### WHAT THIS TASK INVOLVES
Write out each of the lines below as an item in a numbered list, and skip any blank lines.
··········
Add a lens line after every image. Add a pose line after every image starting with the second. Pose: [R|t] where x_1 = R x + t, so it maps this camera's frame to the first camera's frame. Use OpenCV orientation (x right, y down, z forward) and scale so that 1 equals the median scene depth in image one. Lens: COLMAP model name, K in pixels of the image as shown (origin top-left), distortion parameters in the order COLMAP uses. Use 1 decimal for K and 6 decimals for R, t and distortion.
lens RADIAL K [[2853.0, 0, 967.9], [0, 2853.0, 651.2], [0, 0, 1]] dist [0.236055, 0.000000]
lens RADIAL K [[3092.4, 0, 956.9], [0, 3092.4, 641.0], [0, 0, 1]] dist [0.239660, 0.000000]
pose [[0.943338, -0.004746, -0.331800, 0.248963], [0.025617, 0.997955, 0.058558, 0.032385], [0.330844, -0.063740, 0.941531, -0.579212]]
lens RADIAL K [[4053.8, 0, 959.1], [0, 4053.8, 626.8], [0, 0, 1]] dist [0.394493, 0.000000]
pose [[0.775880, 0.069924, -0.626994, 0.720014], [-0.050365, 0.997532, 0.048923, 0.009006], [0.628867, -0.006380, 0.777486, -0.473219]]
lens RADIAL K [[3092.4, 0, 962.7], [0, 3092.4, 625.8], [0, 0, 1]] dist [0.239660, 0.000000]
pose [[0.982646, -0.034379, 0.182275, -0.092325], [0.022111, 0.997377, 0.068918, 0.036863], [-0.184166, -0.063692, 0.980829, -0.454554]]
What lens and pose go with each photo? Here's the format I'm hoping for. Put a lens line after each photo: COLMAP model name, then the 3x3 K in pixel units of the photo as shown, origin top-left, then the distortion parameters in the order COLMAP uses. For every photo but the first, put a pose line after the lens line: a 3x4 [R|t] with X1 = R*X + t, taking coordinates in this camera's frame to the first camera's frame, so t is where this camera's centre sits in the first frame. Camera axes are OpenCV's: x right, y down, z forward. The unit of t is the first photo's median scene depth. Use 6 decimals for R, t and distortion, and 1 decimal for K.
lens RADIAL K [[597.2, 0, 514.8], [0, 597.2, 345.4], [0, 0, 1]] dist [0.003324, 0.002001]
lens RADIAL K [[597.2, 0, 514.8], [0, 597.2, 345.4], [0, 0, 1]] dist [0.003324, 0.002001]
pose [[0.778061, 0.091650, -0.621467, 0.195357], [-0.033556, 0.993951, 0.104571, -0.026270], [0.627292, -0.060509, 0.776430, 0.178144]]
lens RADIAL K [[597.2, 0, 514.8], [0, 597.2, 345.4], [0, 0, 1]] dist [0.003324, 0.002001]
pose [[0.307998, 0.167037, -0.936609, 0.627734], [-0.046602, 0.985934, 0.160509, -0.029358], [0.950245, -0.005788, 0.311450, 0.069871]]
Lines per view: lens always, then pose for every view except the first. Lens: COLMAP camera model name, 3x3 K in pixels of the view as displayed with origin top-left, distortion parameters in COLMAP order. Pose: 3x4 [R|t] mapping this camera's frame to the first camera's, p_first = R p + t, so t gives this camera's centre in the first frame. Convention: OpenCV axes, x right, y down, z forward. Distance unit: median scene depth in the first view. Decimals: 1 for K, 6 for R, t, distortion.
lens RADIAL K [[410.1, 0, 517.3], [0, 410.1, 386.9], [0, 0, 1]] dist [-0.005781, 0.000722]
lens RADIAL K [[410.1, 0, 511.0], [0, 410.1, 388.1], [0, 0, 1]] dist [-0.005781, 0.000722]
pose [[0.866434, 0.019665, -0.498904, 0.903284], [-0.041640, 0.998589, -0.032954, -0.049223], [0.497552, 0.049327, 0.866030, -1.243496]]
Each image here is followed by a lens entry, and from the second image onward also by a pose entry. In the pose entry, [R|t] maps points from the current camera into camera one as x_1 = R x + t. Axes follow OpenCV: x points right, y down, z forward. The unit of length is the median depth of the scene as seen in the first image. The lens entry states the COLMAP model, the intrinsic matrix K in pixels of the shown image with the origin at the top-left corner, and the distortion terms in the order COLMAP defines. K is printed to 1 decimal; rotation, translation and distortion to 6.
··········
### RESPONSE AREA
1. Add a lens line after every image. Add a pose line after every image starting with the second. Pose: [R|t] where x_1 = R x + t, so it maps this camera's frame to the first camera's frame. Use OpenCV orientation (x right, y down, z forward) and scale so that 1 equals the median scene depth in image one. Lens: COLMAP model name, K in pixels of the image as shown (origin top-left), distortion parameters in the order COLMAP uses. Use 1 decimal for K and 6 decimals for R, t and distortion.
2. lens RADIAL K [[2853.0, 0, 967.9], [0, 2853.0, 651.2], [0, 0, 1]] dist [0.236055, 0.000000]
3. lens RADIAL K [[3092.4, 0, 956.9], [0, 3092.4, 641.0], [0, 0, 1]] dist [0.239660, 0.000000]
4. pose [[0.943338, -0.004746, -0.331800, 0.248963], [0.025617, 0.997955, 0.058558, 0.032385], [0.330844, -0.063740, 0.941531, -0.579212]]
5. lens RADIAL K [[4053.8, 0, 959.1], [0, 4053.8, 626.8], [0, 0, 1]] dist [0.394493, 0.000000]
6. pose [[0.775880, 0.069924, -0.626994, 0.720014], [-0.050365, 0.997532, 0.048923, 0.009006], [0.628867, -0.006380, 0.777486, -0.473219]]
7. lens RADIAL K [[3092.4, 0, 962.7], [0, 3092.4, 625.8], [0, 0, 1]] dist [0.239660, 0.000000]
8. pose [[0.982646, -0.034379, 0.182275, -0.092325], [0.022111, 0.997377, 0.068918, 0.036863], [-0.184166, -0.063692, 0.980829, -0.454554]]
9. What lens and pose go with each photo? Here's the format I'm hoping for. Put a lens line after each photo: COLMAP model name, then the 3x3 K in pixel units of the photo as shown, origin top-left, then the distortion parameters in the order COLMAP uses. For every photo but the first, put a pose line after the lens line: a 3x4 [R|t] with X1 = R*X + t, taking coordinates in this camera's frame to the first camera's frame, so t is where this camera's centre sits in the first frame. Camera axes are OpenCV's: x right, y down, z forward. The unit of t is the first photo's median scene depth. Use 6 decimals for R, t and distortion, and 1 decimal for K.
10. lens RADIAL K [[597.2, 0, 514.8], [0, 597.2, 345.4], [0, 0, 1]] dist [0.003324, 0.002001]
11. lens RADIAL K [[597.2, 0, 514.8], [0, 597.2, 345.4], [0, 0, 1]] dist [0.003324, 0.002001]
12. pose [[0.778061, 0.091650, -0.621467, 0.195357], [-0.033556, 0.993951, 0.104571, -0.026270], [0.627292, -0.060509, 0.776430, 0.178144]]
13. lens RADIAL K [[597.2, 0, 514.8], [0, 597.2, 345.4], [0, 0, 1]] dist [0.003324, 0.002001]
14. pose [[0.307998, 0.167037, -0.936609, 0.627734], [-0.046602, 0.985934, 0.160509, -0.029358], [0.950245, -0.005788, 0.311450, 0.069871]]
15. Lines per view: lens always, then pose for every view except the first. Lens: COLMAP camera model name, 3x3 K in pixels of the view as displayed with origin top-left, distortion parameters in COLMAP order. Pose: 3x4 [R|t] mapping this camera's frame to the first camera's, p_first = R p + t, so t gives this camera's centre in the first frame. Convention: OpenCV axes, x right, y down, z forward. Distance unit: median scene depth in the first view. Decimals: 1 for K, 6 for R, t, distortion.
16. lens RADIAL K [[410.1, 0, 517.3], [0, 410.1, 386.9], [0, 0, 1]] dist [-0.005781, 0.000722]
17. lens RADIAL K [[410.1, 0, 511.0], [0, 410.1, 388.1], [0, 0, 1]] dist [-0.005781, 0.000722]
18. pose [[0.866434, 0.019665, -0.498904, 0.903284], [-0.041640, 0.998589, -0.032954, -0.049223], [0.497552, 0.049327, 0.866030, -1.243496]]
19. Each image here is followed by a lens entry, and from the second image onward also by a pose entry. In the pose entry, [R|t] maps points from the current camera into camera one as x_1 = R x + t. Axes follow OpenCV: x points right, y down, z forward. The unit of length is the median depth of the scene as seen in the first image. The lens entry states the COLMAP model, the intrinsic matrix K in pixels of the shown image with the origin at the top-left corner, and the distortion terms in the order COLMAP defines. K is printed to 1 decimal; rotation, translation and distortion to 6.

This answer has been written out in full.